By the time the season ended it was hard for the manager’s critics to justify much of their criticism; a strong finish had left them in second place after the club’s first serious title challenge in years and Alex Ferguson really had been rattled, to the extent of having to call on Sam Allardyce to pretend to be upset. Liverpool didn’t win the league, but they nearly did. And they hammered the Mancs too in the process. Make no bones about it, Ferguson was worried. He knew he was going to lose his best player and here were Liverpool closing the gap.
He needn’t have worried though. Liverpool would widen the gap themselves, leaving it far wider than it had been for some time. A long, long list of factors can be put forward as having played a part, and although Benítez has gone a large part of that list didn’t go with him.

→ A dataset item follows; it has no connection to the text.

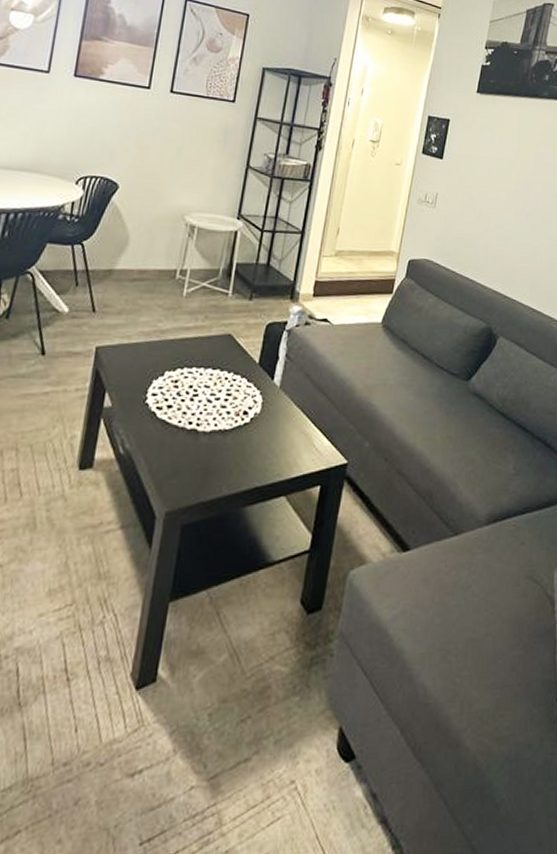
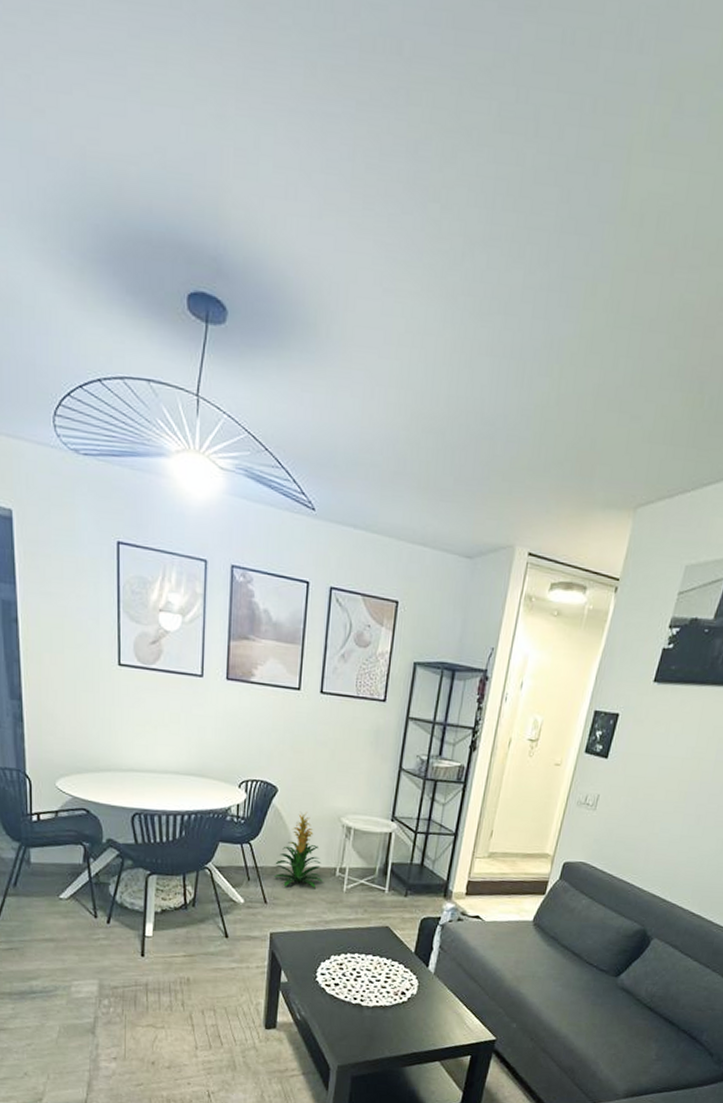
indoor plant: none [106,209,161,293] -> present [274,811,323,888]

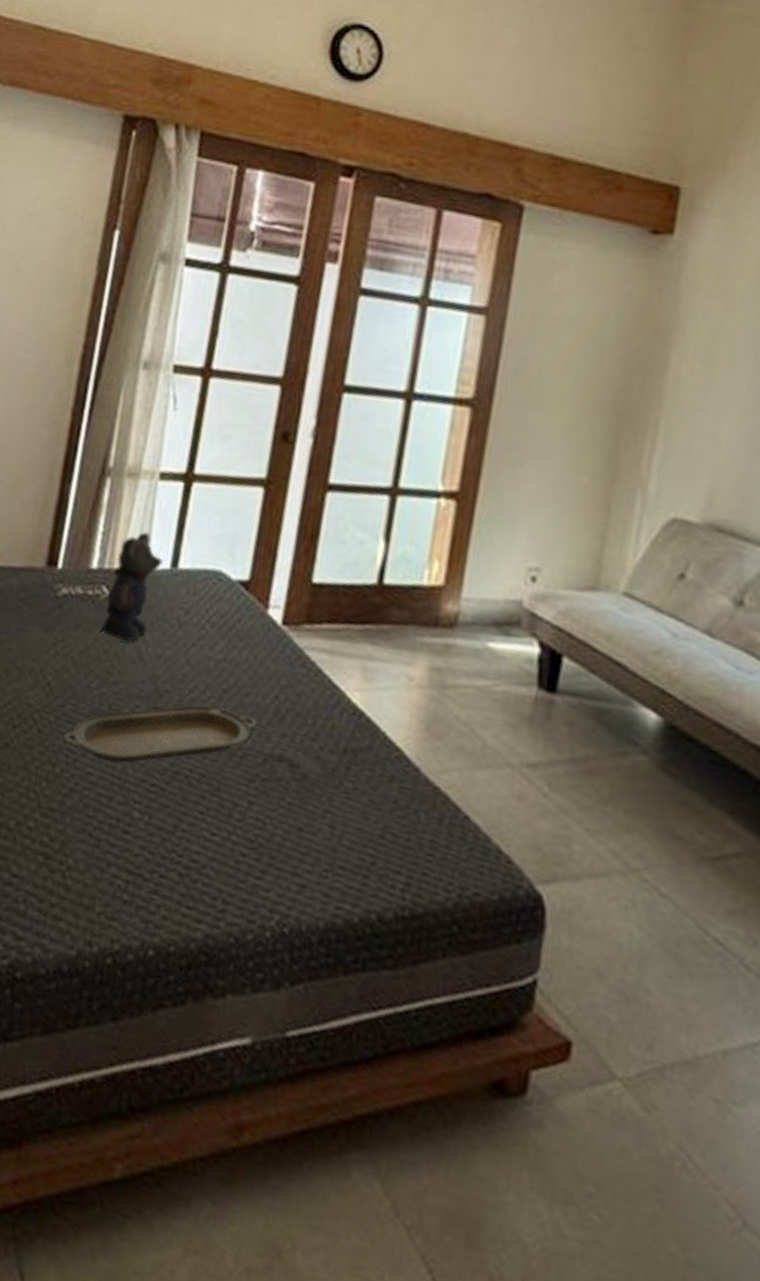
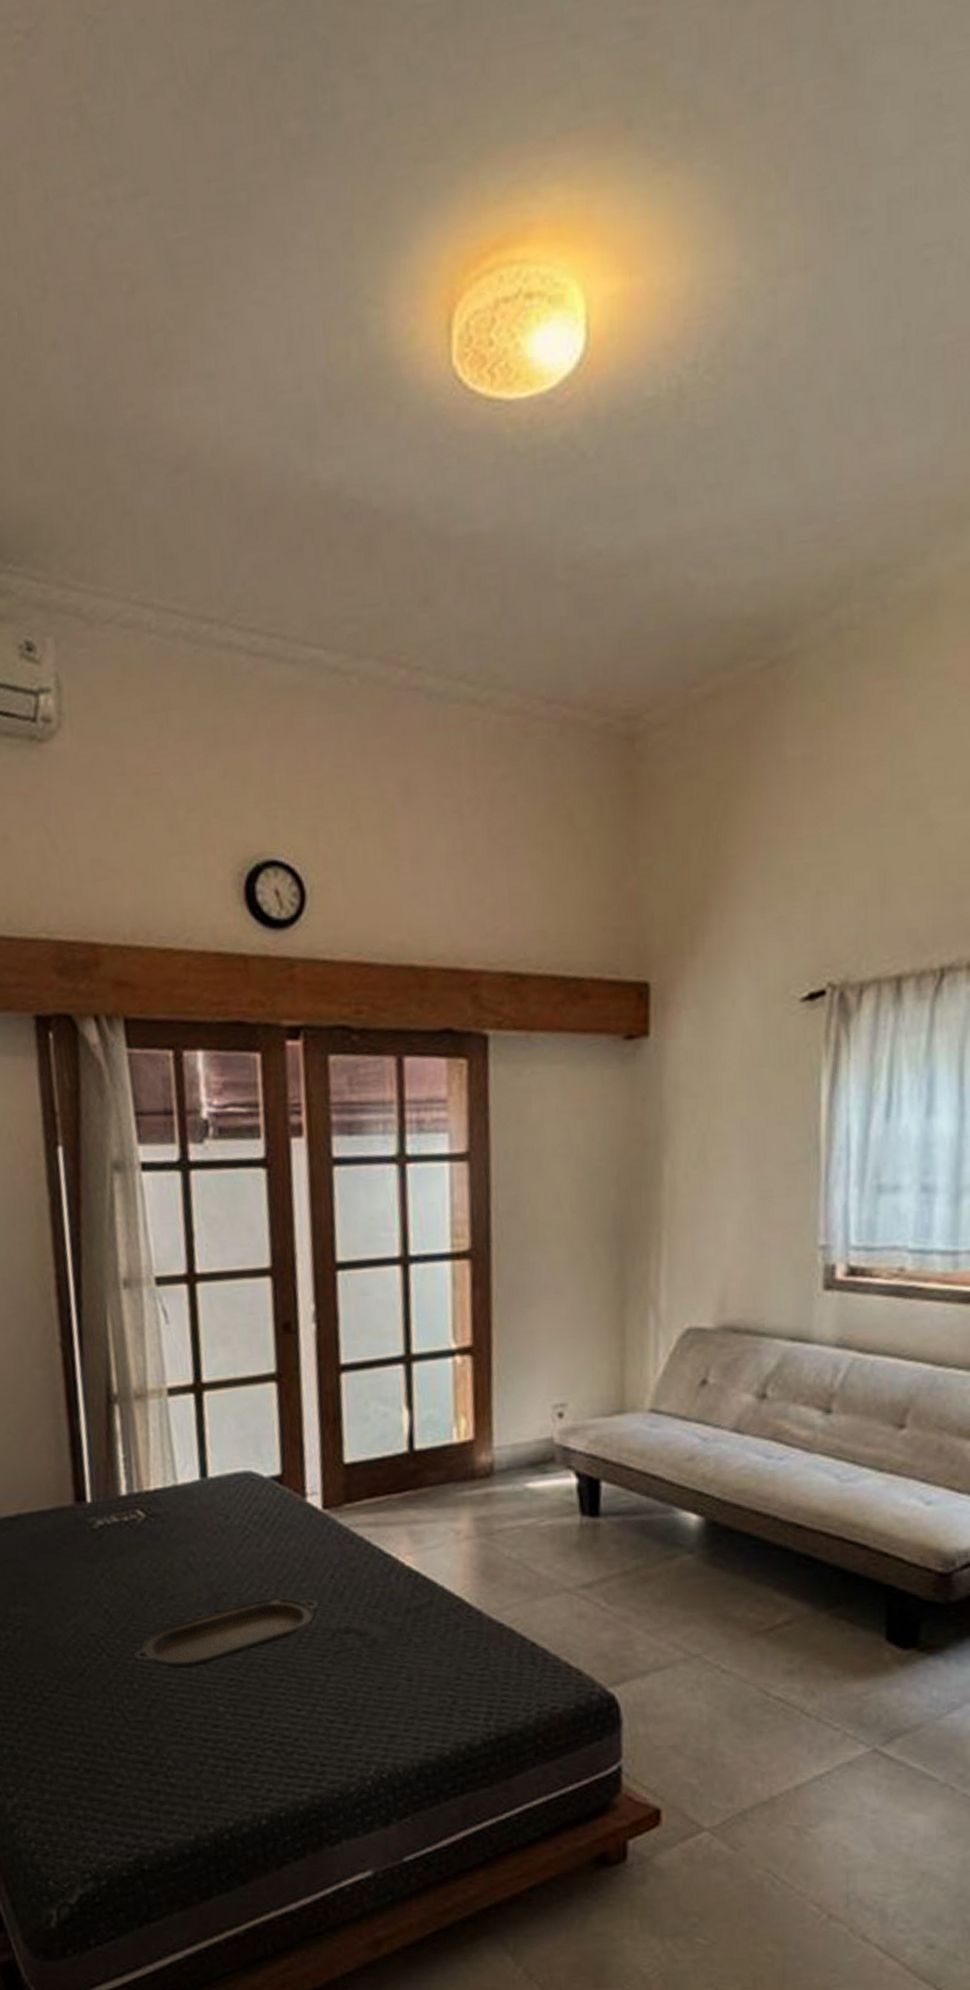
bear: present [101,531,163,641] -> none [143,1449,191,1556]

Unfortunately, despite the critics he had in this country, Benítez was one of the finest coaches in Europe but he will not be replaced by a coach in the same class. Before the critics interject, Benítez was one of those coaches that big club will pay big money to hire.
Could anyone imagine Manchester United or Chelsea head-hunting Roy Hodgson if they needed a new manager this summer? Would Real Madrid or Inter Milan try to persuade Randy Lerner to let them speak to Martin O’Neill? Liverpool are looking at coaches the big clubs wouldn’t even think of approaching. And unless Liverpool want to stop being described as a big club this is one of the most vital summers in years.
To put it simply, Liverpool can’t afford a top coach. So it’s time to gamble. Either it’s time to see if one of those coaches not on the A-list can become a top, world-class coach, or it’s time to look at the only other option open to us.
Kenny was an A-list coach, and then over time he stepped away from coaching. But he has made it clear he desperately wants the Liverpool job. He made it clear after seeing the list of candidates. He won’t have made that decision without first talking to people who are good, knowledgeable, football people.
The board asked him to help find a successor. He did; himself. But he’s too modest to say it.
But surely he’s the best option on the table.
He’s no more of a gamble (due to his time away from the game) than any of the others (due to their inexperience at the levels Liverpool aim to be at).
He knows which young players are showing promise, he knows which first team members are disruptive and need to be moved on. He knows which players are best to sacrifice if funds need to be raised.
And he’s a hell of a diplomat.
If he has problems with the board, he’ll talk them round and he won’t sulk if he doesn’t manage it. He’ll also have much more patience from fans. It would take some effort to spread false rumours about Kenny that put him in a bad light, too much for anyone to even try.
And people are worried that failure could ruin his legendary status. That people would lose their respect for him and that it would be too much to bear to see Kenny’s reputation in shatters.
Yet that should be the most compelling reason to push for him to get the job.
First of all, who’s to say he’ll fail?
Secondly, whose reputation is it? It’s not ours, it’s his. And he wants to put it on the line, he wants to risk it. He could spend the rest of his life sitting in the director’s box and enjoying the corporate dinners. But he’s spent a year up there, taking it all in, working it all out, getting it all sorted out in his own head. He wants to dig his tracksuit out and get back to where he belongs.
He wouldn’t ask if he didn’t think he could do it.
And if Kenny thinks he can do it, it’s the least the club can do for him. And the least the fans can do for him is to push for his appointment and get right behind him.